#### [Supplied data]
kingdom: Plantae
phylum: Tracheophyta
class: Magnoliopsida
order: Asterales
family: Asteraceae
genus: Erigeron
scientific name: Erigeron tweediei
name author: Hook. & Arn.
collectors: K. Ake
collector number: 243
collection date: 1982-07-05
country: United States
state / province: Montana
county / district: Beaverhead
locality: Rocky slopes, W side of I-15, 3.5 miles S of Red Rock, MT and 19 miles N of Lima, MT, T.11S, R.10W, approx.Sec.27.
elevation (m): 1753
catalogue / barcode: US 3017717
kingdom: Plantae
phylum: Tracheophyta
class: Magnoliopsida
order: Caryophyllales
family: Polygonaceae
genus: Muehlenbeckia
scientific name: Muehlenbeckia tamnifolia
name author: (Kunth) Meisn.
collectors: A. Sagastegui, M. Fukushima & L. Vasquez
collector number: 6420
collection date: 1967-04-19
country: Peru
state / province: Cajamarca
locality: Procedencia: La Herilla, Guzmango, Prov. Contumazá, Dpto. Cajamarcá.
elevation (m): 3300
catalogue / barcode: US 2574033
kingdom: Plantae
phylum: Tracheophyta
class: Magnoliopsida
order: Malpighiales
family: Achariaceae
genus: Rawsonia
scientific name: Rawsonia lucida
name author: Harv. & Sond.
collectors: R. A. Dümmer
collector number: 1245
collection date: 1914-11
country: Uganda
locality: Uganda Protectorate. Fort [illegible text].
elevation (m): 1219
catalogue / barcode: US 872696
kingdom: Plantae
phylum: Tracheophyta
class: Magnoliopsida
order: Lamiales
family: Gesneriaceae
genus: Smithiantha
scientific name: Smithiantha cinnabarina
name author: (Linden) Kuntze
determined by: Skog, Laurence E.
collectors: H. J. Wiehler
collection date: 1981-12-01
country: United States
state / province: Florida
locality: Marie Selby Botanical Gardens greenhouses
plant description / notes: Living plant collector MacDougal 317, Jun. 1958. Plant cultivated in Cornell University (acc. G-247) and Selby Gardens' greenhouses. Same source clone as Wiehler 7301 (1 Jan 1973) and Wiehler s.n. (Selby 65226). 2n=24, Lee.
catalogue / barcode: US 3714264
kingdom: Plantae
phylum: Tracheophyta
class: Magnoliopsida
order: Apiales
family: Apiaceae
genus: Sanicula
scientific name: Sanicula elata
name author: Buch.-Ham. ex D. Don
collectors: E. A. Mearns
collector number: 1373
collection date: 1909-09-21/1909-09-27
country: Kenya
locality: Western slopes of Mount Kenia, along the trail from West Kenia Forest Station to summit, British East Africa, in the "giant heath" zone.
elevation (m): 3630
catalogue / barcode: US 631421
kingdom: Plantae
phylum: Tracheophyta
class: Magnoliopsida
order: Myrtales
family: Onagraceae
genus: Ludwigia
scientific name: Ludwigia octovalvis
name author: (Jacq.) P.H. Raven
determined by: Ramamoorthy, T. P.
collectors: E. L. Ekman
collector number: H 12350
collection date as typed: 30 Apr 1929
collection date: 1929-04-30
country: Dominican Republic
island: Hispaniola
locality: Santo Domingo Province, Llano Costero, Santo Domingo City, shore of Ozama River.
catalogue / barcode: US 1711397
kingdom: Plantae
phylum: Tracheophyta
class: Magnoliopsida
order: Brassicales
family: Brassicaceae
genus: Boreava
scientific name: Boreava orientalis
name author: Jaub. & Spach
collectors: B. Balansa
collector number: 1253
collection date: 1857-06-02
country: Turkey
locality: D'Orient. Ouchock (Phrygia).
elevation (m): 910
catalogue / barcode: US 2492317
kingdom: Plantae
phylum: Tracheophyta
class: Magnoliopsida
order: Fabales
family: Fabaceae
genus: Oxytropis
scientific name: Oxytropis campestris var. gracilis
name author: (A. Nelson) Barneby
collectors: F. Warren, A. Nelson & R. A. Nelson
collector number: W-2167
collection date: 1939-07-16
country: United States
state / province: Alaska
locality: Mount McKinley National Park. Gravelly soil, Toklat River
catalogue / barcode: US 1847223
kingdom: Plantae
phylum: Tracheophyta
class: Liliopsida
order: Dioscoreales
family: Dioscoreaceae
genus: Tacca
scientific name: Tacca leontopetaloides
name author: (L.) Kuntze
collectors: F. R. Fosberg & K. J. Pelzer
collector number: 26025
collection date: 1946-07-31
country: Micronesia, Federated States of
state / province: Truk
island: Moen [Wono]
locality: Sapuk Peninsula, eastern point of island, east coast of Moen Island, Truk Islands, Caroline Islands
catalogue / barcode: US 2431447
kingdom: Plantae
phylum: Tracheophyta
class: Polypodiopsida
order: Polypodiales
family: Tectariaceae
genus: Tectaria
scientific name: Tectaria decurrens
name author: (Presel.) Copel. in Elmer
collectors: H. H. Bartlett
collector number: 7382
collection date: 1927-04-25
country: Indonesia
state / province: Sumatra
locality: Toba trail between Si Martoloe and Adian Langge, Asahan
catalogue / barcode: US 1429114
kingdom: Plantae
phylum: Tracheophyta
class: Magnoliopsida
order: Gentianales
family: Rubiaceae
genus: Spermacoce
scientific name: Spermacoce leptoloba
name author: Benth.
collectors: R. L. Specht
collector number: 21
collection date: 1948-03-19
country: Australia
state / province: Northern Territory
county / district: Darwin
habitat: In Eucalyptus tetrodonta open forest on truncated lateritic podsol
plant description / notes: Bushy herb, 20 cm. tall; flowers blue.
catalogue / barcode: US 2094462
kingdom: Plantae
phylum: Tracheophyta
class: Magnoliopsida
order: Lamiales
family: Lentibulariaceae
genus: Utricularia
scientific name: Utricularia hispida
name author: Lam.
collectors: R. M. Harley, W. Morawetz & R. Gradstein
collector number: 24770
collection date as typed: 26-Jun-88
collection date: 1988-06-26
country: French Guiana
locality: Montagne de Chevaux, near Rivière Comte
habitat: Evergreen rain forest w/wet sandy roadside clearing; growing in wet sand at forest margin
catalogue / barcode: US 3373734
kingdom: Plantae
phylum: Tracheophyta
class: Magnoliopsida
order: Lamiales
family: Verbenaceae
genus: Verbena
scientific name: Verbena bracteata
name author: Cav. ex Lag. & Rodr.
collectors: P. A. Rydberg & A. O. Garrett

#### [Written instruction]
Can you update all of the items above so that "collectors" reads "collected by" everywhere, keep every other line unchanged, and give the full set again?

#### [Solution for this exercise]
kingdom: Plantae
phylum: Tracheophyta
class: Magnoliopsida
order: Asterales
family: Asteraceae
genus: Erigeron
scientific name: Erigeron tweediei
name author: Hook. & Arn.
collected by: K. Ake
collector number: 243
collection date: 1982-07-05
country: United States
state / province: Montana
county / district: Beaverhead
locality: Rocky slopes, W side of I-15, 3.5 miles S of Red Rock, MT and 19 miles N of Lima, MT, T.11S, R.10W, approx.Sec.27.
elevation (m): 1753
catalogue / barcode: US 3017717
kingdom: Plantae
phylum: Tracheophyta
class: Magnoliopsida
order: Caryophyllales
family: Polygonaceae
genus: Muehlenbeckia
scientific name: Muehlenbeckia tamnifolia
name author: (Kunth) Meisn.
collected by: A. Sagastegui, M. Fukushima & L. Vasquez
collector number: 6420
collection date: 1967-04-19
country: Peru
state / province: Cajamarca
locality: Procedencia: La Herilla, Guzmango, Prov. Contumazá, Dpto. Cajamarcá.
elevation (m): 3300
catalogue / barcode: US 2574033
kingdom: Plantae
phylum: Tracheophyta
class: Magnoliopsida
order: Malpighiales
family: Achariaceae
genus: Rawsonia
scientific name: Rawsonia lucida
name author: Harv. & Sond.
collected by: R. A. Dümmer
collector number: 1245
collection date: 1914-11
country: Uganda
locality: Uganda Protectorate. Fort [illegible text].
elevation (m): 1219
catalogue / barcode: US 872696
kingdom: Plantae
phylum: Tracheophyta
class: Magnoliopsida
order: Lamiales
family: Gesneriaceae
genus: Smithiantha
scientific name: Smithiantha cinnabarina
name author: (Linden) Kuntze
determined by: Skog, Laurence E.
collected by: H. J. Wiehler
collection date: 1981-12-01
country: United States
state / province: Florida
locality: Marie Selby Botanical Gardens greenhouses
plant description / notes: Living plant collector MacDougal 317, Jun. 1958. Plant cultivated in Cornell University (acc. G-247) and Selby Gardens' greenhouses. Same source clone as Wiehler 7301 (1 Jan 1973) and Wiehler s.n. (Selby 65226). 2n=24, Lee.
catalogue / barcode: US 3714264
kingdom: Plantae
phylum: Tracheophyta
class: Magnoliopsida
order: Apiales
family: Apiaceae
genus: Sanicula
scientific name: Sanicula elata
name author: Buch.-Ham. ex D. Don
collected by: E. A. Mearns
collector number: 1373
collection date: 1909-09-21/1909-09-27
country: Kenya
locality: Western slopes of Mount Kenia, along the trail from West Kenia Forest Station to summit, British East Africa, in the "giant heath" zone.
elevation (m): 3630
catalogue / barcode: US 631421
kingdom: Plantae
phylum: Tracheophyta
class: Magnoliopsida
order: Myrtales
family: Onagraceae
genus: Ludwigia
scientific name: Ludwigia octovalvis
name author: (Jacq.) P.H. Raven
determined by: Ramamoorthy, T. P.
collected by: E. L. Ekman
collector number: H 12350
collection date as typed: 30 Apr 1929
collection date: 1929-04-30
country: Dominican Republic
island: Hispaniola
locality: Santo Domingo Province, Llano Costero, Santo Domingo City, shore of Ozama River.
catalogue / barcode: US 1711397
kingdom: Plantae
phylum: Tracheophyta
class: Magnoliopsida
order: Brassicales
family: Brassicaceae
genus: Boreava
scientific name: Boreava orientalis
name author: Jaub. & Spach
collected by: B. Balansa
collector number: 1253
collection date: 1857-06-02
country: Turkey
locality: D'Orient. Ouchock (Phrygia).
elevation (m): 910
catalogue / barcode: US 2492317
kingdom: Plantae
phylum: Tracheophyta
class: Magnoliopsida
order: Fabales
family: Fabaceae
genus: Oxytropis
scientific name: Oxytropis campestris var. gracilis
name author: (A. Nelson) Barneby
collected by: F. Warren, A. Nelson & R. A. Nelson
collector number: W-2167
collection date: 1939-07-16
country: United States
state / province: Alaska
locality: Mount McKinley National Park. Gravelly soil, Toklat River
catalogue / barcode: US 1847223
kingdom: Plantae
phylum: Tracheophyta
class: Liliopsida
order: Dioscoreales
family: Dioscoreaceae
genus: Tacca
scientific name: Tacca leontopetaloides
name author: (L.) Kuntze
collected by: F. R. Fosberg & K. J. Pelzer
collector number: 26025
collection date: 1946-07-31
country: Micronesia, Federated States of
state / province: Truk
island: Moen [Wono]
locality: Sapuk Peninsula, eastern point of island, east coast of Moen Island, Truk Islands, Caroline Islands
catalogue / barcode: US 2431447
kingdom: Plantae
phylum: Tracheophyta
class: Polypodiopsida
order: Polypodiales
family: Tectariaceae
genus: Tectaria
scientific name: Tectaria decurrens
name author: (Presel.) Copel. in Elmer
collected by: H. H. Bartlett
collector number: 7382
collection date: 1927-04-25
country: Indonesia
state / province: Sumatra
locality: Toba trail between Si Martoloe and Adian Langge, Asahan
catalogue / barcode: US 1429114
kingdom: Plantae
phylum: Tracheophyta
class: Magnoliopsida
order: Gentianales
family: Rubiaceae
genus: Spermacoce
scientific name: Spermacoce leptoloba
name author: Benth.
collected by: R. L. Specht
collector number: 21
collection date: 1948-03-19
country: Australia
state / province: Northern Territory
county / district: Darwin
habitat: In Eucalyptus tetrodonta open forest on truncated lateritic podsol
plant description / notes: Bushy herb, 20 cm. tall; flowers blue.
catalogue / barcode: US 2094462
kingdom: Plantae
phylum: Tracheophyta
class: Magnoliopsida
order: Lamiales
family: Lentibulariaceae
genus: Utricularia
scientific name: Utricularia hispida
name author: Lam.
collected by: R. M. Harley, W. Morawetz & R. Gradstein
collector number: 24770
collection date as typed: 26-Jun-88
collection date: 1988-06-26
country: French Guiana
locality: Montagne de Chevaux, near Rivière Comte
habitat: Evergreen rain forest w/wet sandy roadside clearing; growing in wet sand at forest margin
catalogue / barcode: US 3373734
kingdom: Plantae
phylum: Tracheophyta
class: Magnoliopsida
order: Lamiales
family: Verbenaceae
genus: Verbena
scientific name: Verbena bracteata
name author: Cav. ex Lag. & Rodr.
collected by: P. A. Rydberg & A. O. Garrett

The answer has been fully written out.